In October 5th, 2018, the research work of Prof. Jun Wang's group was published online in Nature Communications entitled Targeting of NLRP3 Inflammasome with Gene Editing for the Amelioration of Inflammatory Diseases. The correspondence author is Prof. Jun Wang, who is the dean of School of Biomedical Science and Engineering in Guangzhou International Campus. The co-first authors are Dr. Congfei Xu and Dr. Zidong Lu, and the first affiliation is South China University of Technology. The research work was supported by the National Key R&D Program of China (2017YFA0205600), the Program for Guangdong Introducing Innovative and Enterpreneurial Teams (2017ZT07S054), the National Natural Science Foundation of China etc.
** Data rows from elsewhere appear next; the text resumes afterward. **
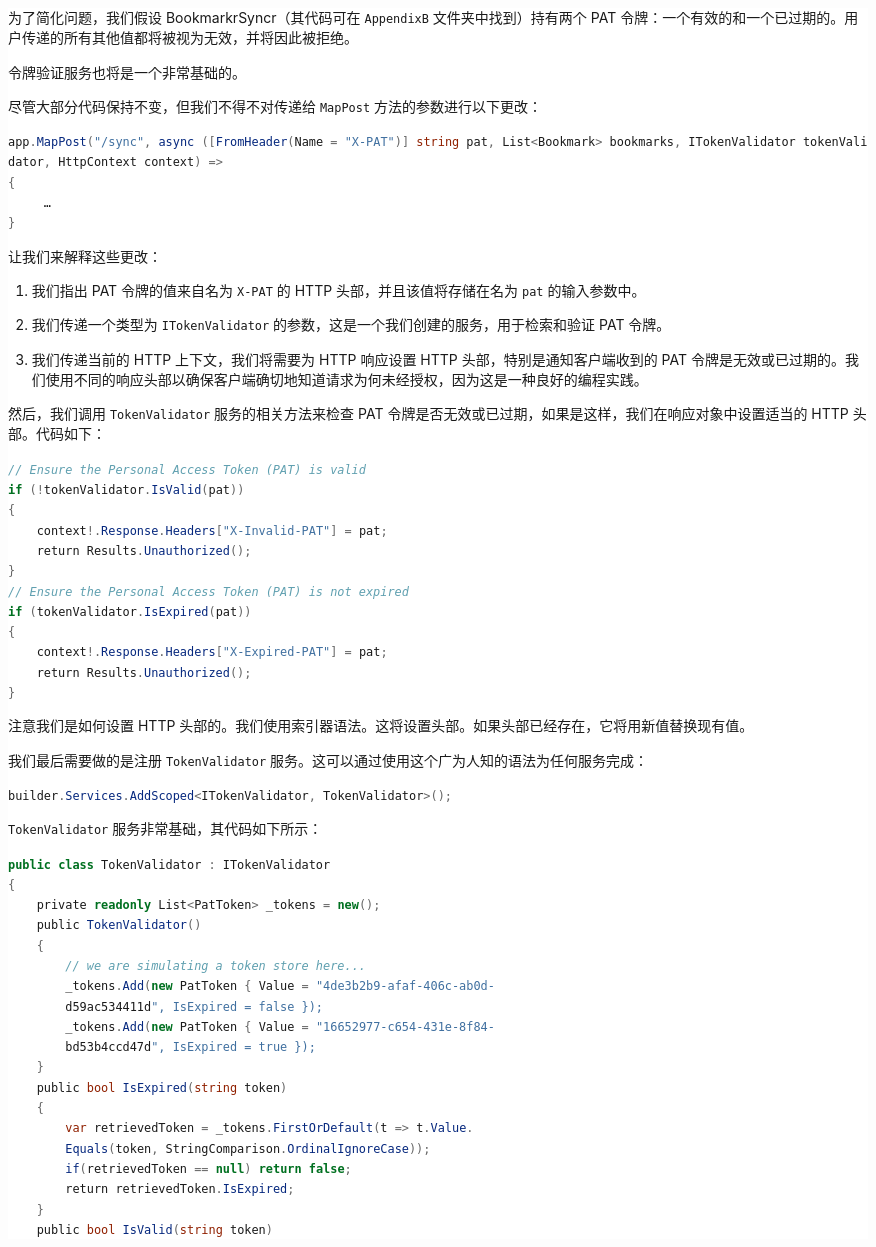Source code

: 为了简化问题，我们假设 BookmarkrSyncr（其代码可在 `AppendixB` 文件夹中找到）持有两个 PAT 令牌：一个有效的和一个已过期的。用户传递的所有其他值都将被视为无效，并将因此被拒绝。

令牌验证服务也将是一个非常基础的。

尽管大部分代码保持不变，但我们不得不对传递给 `MapPost` 方法的参数进行以下更改：

```cs
app.MapPost("/sync", async ([FromHeader(Name = "X-PAT")] string pat, List<Bookmark> bookmarks, ITokenValidator tokenValidator, HttpContext context) =>
{
     …
}
```

让我们来解释这些更改：

1.  我们指出 PAT 令牌的值来自名为 `X-PAT` 的 HTTP 头部，并且该值将存储在名为 `pat` 的输入参数中。

1.  我们传递一个类型为 `ITokenValidator` 的参数，这是一个我们创建的服务，用于检索和验证 PAT 令牌。

1.  我们传递当前的 HTTP 上下文，我们将需要为 HTTP 响应设置 HTTP 头部，特别是通知客户端收到的 PAT 令牌是无效或已过期的。我们使用不同的响应头部以确保客户端确切地知道请求为何未经授权，因为这是一种良好的编程实践。

然后，我们调用 `TokenValidator` 服务的相关方法来检查 PAT 令牌是否无效或已过期，如果是这样，我们在响应对象中设置适当的 HTTP 头部。代码如下：

```cs
// Ensure the Personal Access Token (PAT) is valid
if (!tokenValidator.IsValid(pat))
{
    context!.Response.Headers["X-Invalid-PAT"] = pat;
    return Results.Unauthorized();
}
// Ensure the Personal Access Token (PAT) is not expired
if (tokenValidator.IsExpired(pat))
{
    context!.Response.Headers["X-Expired-PAT"] = pat;
    return Results.Unauthorized();
}
```

注意我们是如何设置 HTTP 头部的。我们使用索引器语法。这将设置头部。如果头部已经存在，它将用新值替换现有值。

我们最后需要做的是注册 `TokenValidator` 服务。这可以通过使用这个广为人知的语法为任何服务完成：

```cs
builder.Services.AddScoped<ITokenValidator, TokenValidator>();
```

`TokenValidator` 服务非常基础，其代码如下所示：

```cs
public class TokenValidator : ITokenValidator
{
    private readonly List<PatToken> _tokens = new();
    public TokenValidator()
    {
        // we are simulating a token store here...
        _tokens.Add(new PatToken { Value = "4de3b2b9-afaf-406c-ab0d-
        d59ac534411d", IsExpired = false });
        _tokens.Add(new PatToken { Value = "16652977-c654-431e-8f84-
        bd53b4ccd47d", IsExpired = true });
    }
    public bool IsExpired(string token)
    {
        var retrievedToken = _tokens.FirstOrDefault(t => t.Value.
        Equals(token, StringComparison.OrdinalIgnoreCase));
        if(retrievedToken == null) return false;
        return retrievedToken.IsExpired;
    }
    public bool IsValid(string token)
```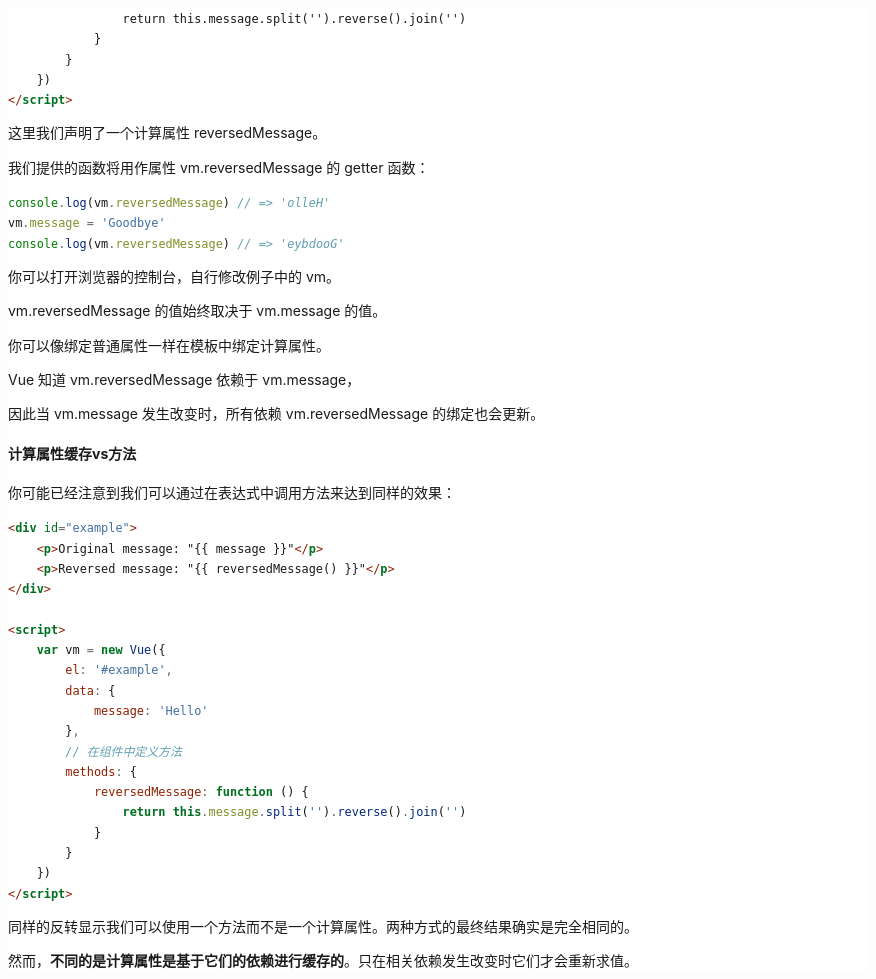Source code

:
 ```html
                return this.message.split('').reverse().join('')
            }
        }
    })
</script>
```

这里我们声明了一个计算属性 reversedMessage。

我们提供的函数将用作属性 vm.reversedMessage 的 getter 函数：

```js
console.log(vm.reversedMessage) // => 'olleH'
vm.message = 'Goodbye'
console.log(vm.reversedMessage) // => 'eybdooG'
```

你可以打开浏览器的控制台，自行修改例子中的 vm。

vm.reversedMessage 的值始终取决于 vm.message 的值。

你可以像绑定普通属性一样在模板中绑定计算属性。

Vue 知道 vm.reversedMessage 依赖于 vm.message，

因此当 vm.message 发生改变时，所有依赖 vm.reversedMessage 的绑定也会更新。


<a id="markdown-计算属性缓存vs方法" name="计算属性缓存vs方法"></a>
#### 计算属性缓存vs方法

你可能已经注意到我们可以通过在表达式中调用方法来达到同样的效果：

```html
<div id="example">
    <p>Original message: "{{ message }}"</p>
    <p>Reversed message: "{{ reversedMessage() }}"</p>
</div>

<script>
    var vm = new Vue({
        el: '#example',
        data: {
            message: 'Hello'
        },
        // 在组件中定义方法
        methods: {
            reversedMessage: function () {
                return this.message.split('').reverse().join('')
            }
        }
    })
</script>
```
同样的反转显示我们可以使用一个方法而不是一个计算属性。两种方式的最终结果确实是完全相同的。

然而，**不同的是计算属性是基于它们的依赖进行缓存的**。只在相关依赖发生改变时它们才会重新求值。
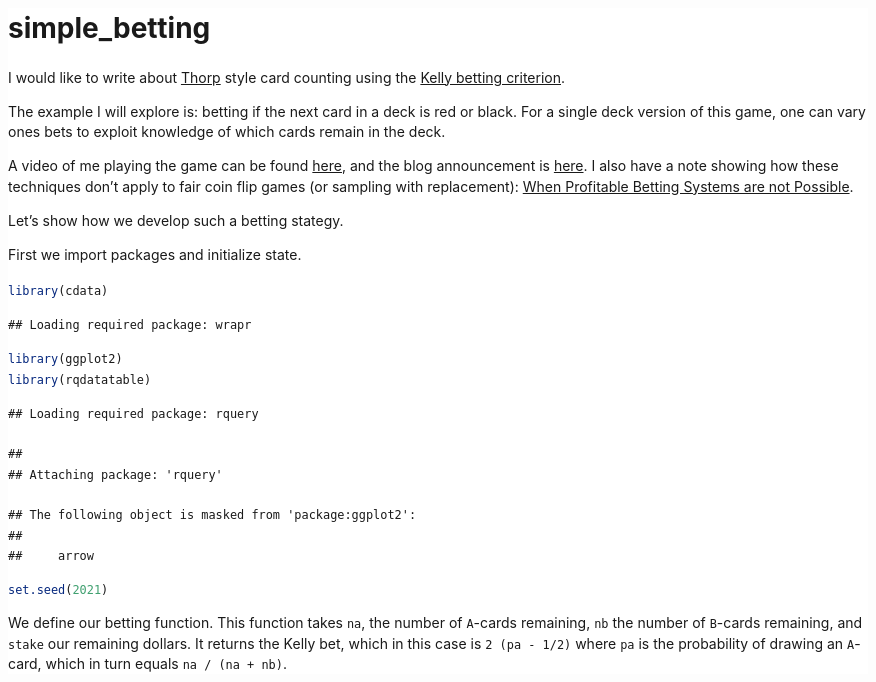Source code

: simple\_betting
================

I would like to write about
[Thorp](https://en.wikipedia.org/wiki/Edward_O._Thorp) style card
counting using the [Kelly betting
criterion](https://en.wikipedia.org/wiki/Kelly_criterion).

The example I will explore is: betting if the next card in a deck is red
or black. For a single deck version of this game, one can vary ones bets
to exploit knowledge of which cards remain in the deck.

A video of me playing the game can be found
[here](https://youtu.be/6xhjbgREGDA), and the blog announcement is
[here](https://win-vector.com/2021/02/25/kelly-thorp-betting/). I also
have a note showing how these techniques don’t apply to fair coin flip
games (or sampling with replacement): [When Profitable Betting Systems
are not
Possible](https://github.com/WinVector/Examples/blob/main/Kelly_Thorp_betting/When_Profitable_Betting_Systems_are_not_Possible.ipynb).

Let’s show how we develop such a betting stategy.

First we import packages and initialize state.

``` r
library(cdata)
```

    ## Loading required package: wrapr

``` r
library(ggplot2)
library(rqdatatable)
```

    ## Loading required package: rquery

    ## 
    ## Attaching package: 'rquery'

    ## The following object is masked from 'package:ggplot2':
    ## 
    ##     arrow

``` r
set.seed(2021)
```

We define our betting function. This function takes `na`, the number of
`A`-cards remaining, `nb` the number of `B`-cards remaining, and `stake`
our remaining dollars. It returns the Kelly bet, which in this case is
`2 (pa - 1/2)` where `pa` is the probability of drawing an `A`-card,
which in turn equals `na / (na + nb)`.
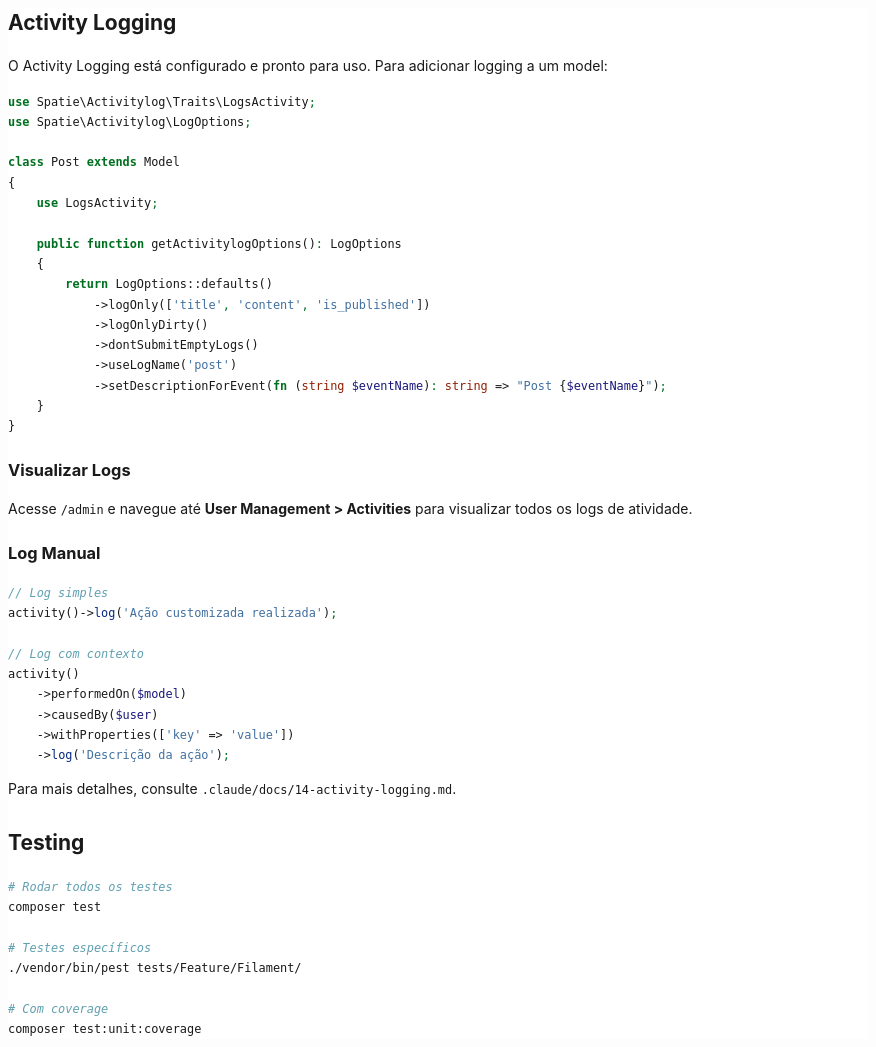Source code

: ## Activity Logging

O Activity Logging está configurado e pronto para uso. Para adicionar logging a um model:

```php
use Spatie\Activitylog\Traits\LogsActivity;
use Spatie\Activitylog\LogOptions;

class Post extends Model
{
    use LogsActivity;

    public function getActivitylogOptions(): LogOptions
    {
        return LogOptions::defaults()
            ->logOnly(['title', 'content', 'is_published'])
            ->logOnlyDirty()
            ->dontSubmitEmptyLogs()
            ->useLogName('post')
            ->setDescriptionForEvent(fn (string $eventName): string => "Post {$eventName}");
    }
}
```

### Visualizar Logs

Acesse `/admin` e navegue até **User Management > Activities** para visualizar todos os logs de atividade.

### Log Manual

```php
// Log simples
activity()->log('Ação customizada realizada');

// Log com contexto
activity()
    ->performedOn($model)
    ->causedBy($user)
    ->withProperties(['key' => 'value'])
    ->log('Descrição da ação');
```

Para mais detalhes, consulte `.claude/docs/14-activity-logging.md`.

## Testing

```bash
# Rodar todos os testes
composer test

# Testes específicos
./vendor/bin/pest tests/Feature/Filament/

# Com coverage
composer test:unit:coverage
```
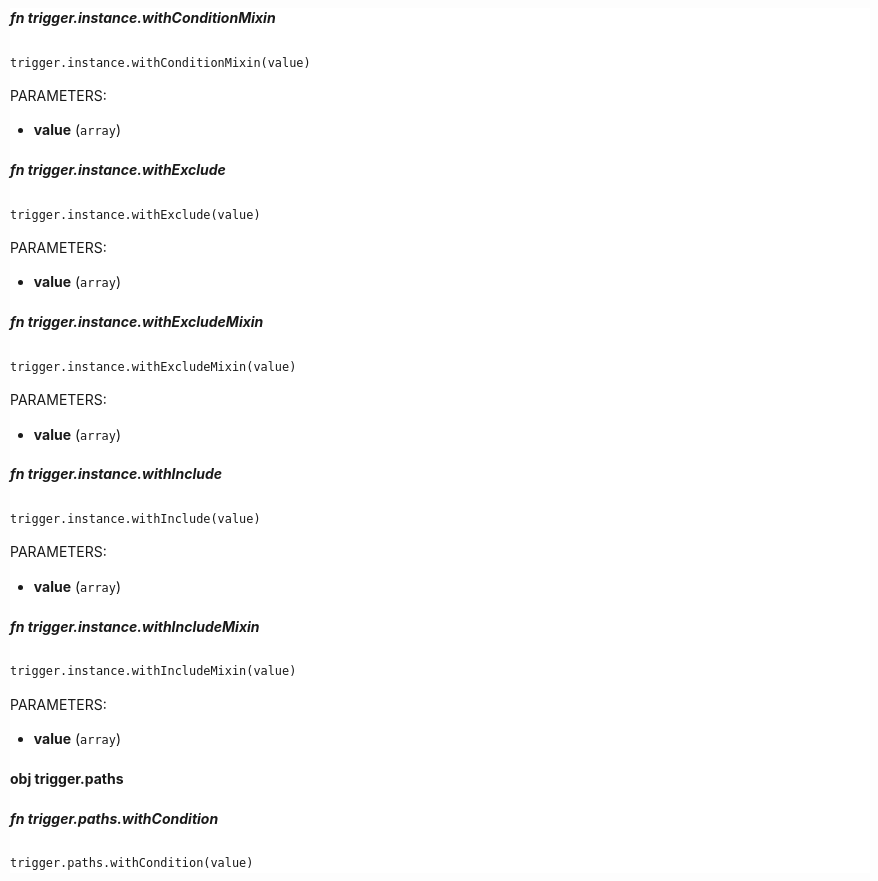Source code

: 
##### fn trigger.instance.withConditionMixin

```jsonnet
trigger.instance.withConditionMixin(value)
```

PARAMETERS:

* **value** (`array`)


##### fn trigger.instance.withExclude

```jsonnet
trigger.instance.withExclude(value)
```

PARAMETERS:

* **value** (`array`)


##### fn trigger.instance.withExcludeMixin

```jsonnet
trigger.instance.withExcludeMixin(value)
```

PARAMETERS:

* **value** (`array`)


##### fn trigger.instance.withInclude

```jsonnet
trigger.instance.withInclude(value)
```

PARAMETERS:

* **value** (`array`)


##### fn trigger.instance.withIncludeMixin

```jsonnet
trigger.instance.withIncludeMixin(value)
```

PARAMETERS:

* **value** (`array`)


#### obj trigger.paths


##### fn trigger.paths.withCondition

```jsonnet
trigger.paths.withCondition(value)
```
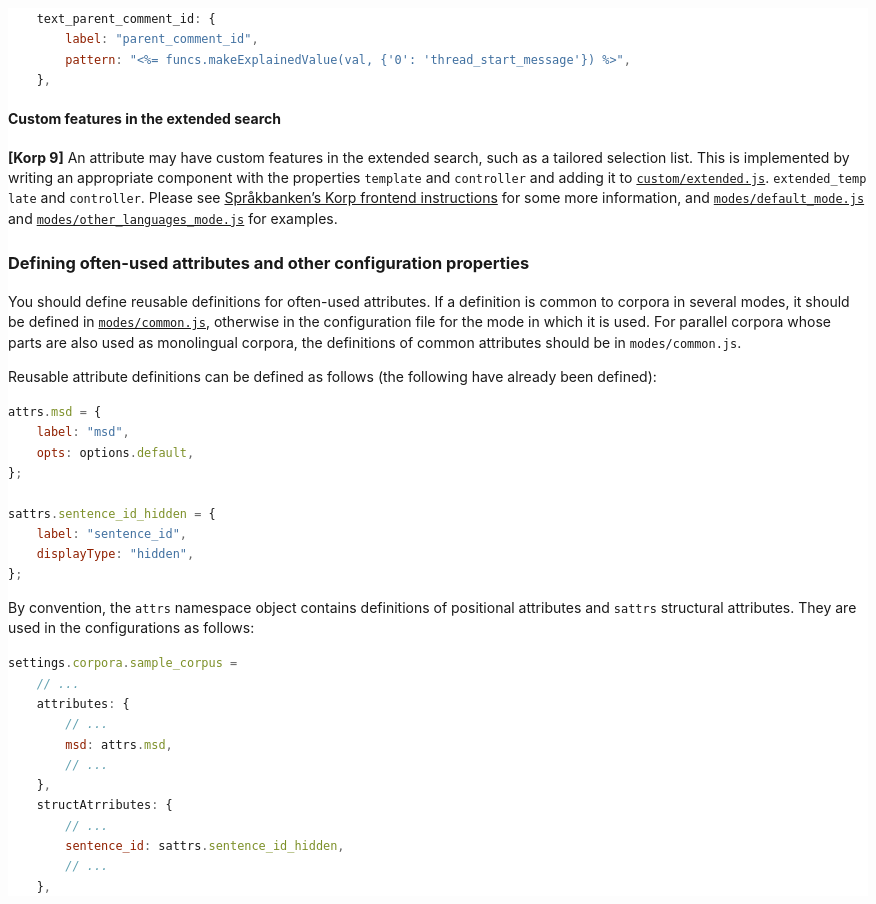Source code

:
 ```javascript
    text_parent_comment_id: {
        label: "parent_comment_id",
        pattern: "<%= funcs.makeExplainedValue(val, {'0': 'thread_start_message'}) %>",
    },
```


#### Custom features in the extended search

**\[Korp 9\]** An attribute may have custom features in the extended
search, such as a tailored selection list. This is implemented by
writing an appropriate component with the properties `template` and
`controller` and adding it to
[`custom/extended.js`](../app/custom/extended.js). `extended_template`
and `controller`. Please see [Språkbanken’s Korp frontend
instructions](https://github.com/spraakbanken/korp-frontend/blob/dev/doc/frontend_devel.md#customizing-extended-search)
for some more information, and
[`modes/default_mode.js`](../app/modes/default_mode.js) and
[`modes/other_languages_mode.js`](../app/modes/other_languages_mode.js)
for examples.


### Defining often-used attributes and other configuration properties

You should define reusable definitions for often-used
attributes. If a definition is common to corpora in several modes, it
should be defined in [`modes/common.js`](../app/modes/common.js),
otherwise in the configuration
file for the mode in which it is used. For parallel corpora whose
parts are also used as monolingual corpora, the definitions of common
attributes should be in `modes/common.js`.

Reusable attribute definitions can be defined as follows (the
following have already been defined):

```javascript
attrs.msd = {
    label: "msd",
    opts: options.default,
};

sattrs.sentence_id_hidden = {
    label: "sentence_id",
    displayType: "hidden",
};
```

By convention, the `attrs` namespace object contains definitions of
positional attributes and `sattrs` structural attributes. They are
used in the configurations as follows:

```javascript
settings.corpora.sample_corpus =
    // ...
    attributes: {
        // ...
        msd: attrs.msd,
        // ...
    },
    structAtrributes: {
        // ...
        sentence_id: sattrs.sentence_id_hidden,
        // ...
    },
```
CRISPR/Cas9 (clustered regularly interspaced short palindromic repeats/ CRISPR-associated protein 9), is a microbial adaptive immune system that uses RNA-guided nucleases to cleave foreign genetic elements. In the CRISPR-Cas system derived from Streptococcus pyogenes, the Cas9 nuclease cuts specific DNA targets (immediately precede a 5′-NGG PAM) with gRNA recognition, and facilitates efficient genome engineering by non-homologous end joining (NHEJ) or homologous recombination (HR). Up to now, CRISPR/Cas9-based gene therapies have been tested in clinical trials for a variety of single /multiple gene-mutated diseases, tumors, and viral infectious diseases. More than 20 CRISPR/Cas9-related clinical trials are underway. However, how to efficiently deliver CRISPR/Cas9 into target cells in vivo for gene editing is still an urgent problem to be solved.

Prof. Jun Wang’s group developed a delivery system named as cationic lipid-assisted polymeric nanoparticles (CLAN), which is based on the FDA-approved polymer PEG-PLA or PEG-PLGA and assisted by cationic lipid BHEM-Chol. In their previous work, they have successfully delivered small interfering RNA, RNA aptamer and hepatitis B virus CpG into tumor cells, cardiomyocytes, macrophages or plasmacytoid dendritic cells with CLAN. However, CRISPR/Cas9 is quite different from other nucleic acid therapeutics and the properties of nanoparticles significantly impact the efficiency of drug delivery. Therefore, Jun’s group created a library of CLAN with different surface zeta potential and PEG density. They screened CLANs both in vitro and in vivo and selected a preferable CLAN for delivering Cas9 mRNA and NLRP3-targeting gRNA into macrophages, which effectively inhibited the activation of NLRP3 inflammasome in mice and mitigated LPS-induced septic shock, monosodium urate crystals (MSU)-induced peritonitis and high fat diet (HFD)-induced T2D by disrupting NLRP3 in macrophages. 

Their work provided a good strategy for delivery of CRISPR/Cas9 into macrophages and treatment of multiple inflammatory diseases. In addition, they are working on follow-up improvements to CLAN for delivering CLAN into more kinds of cells in vivo.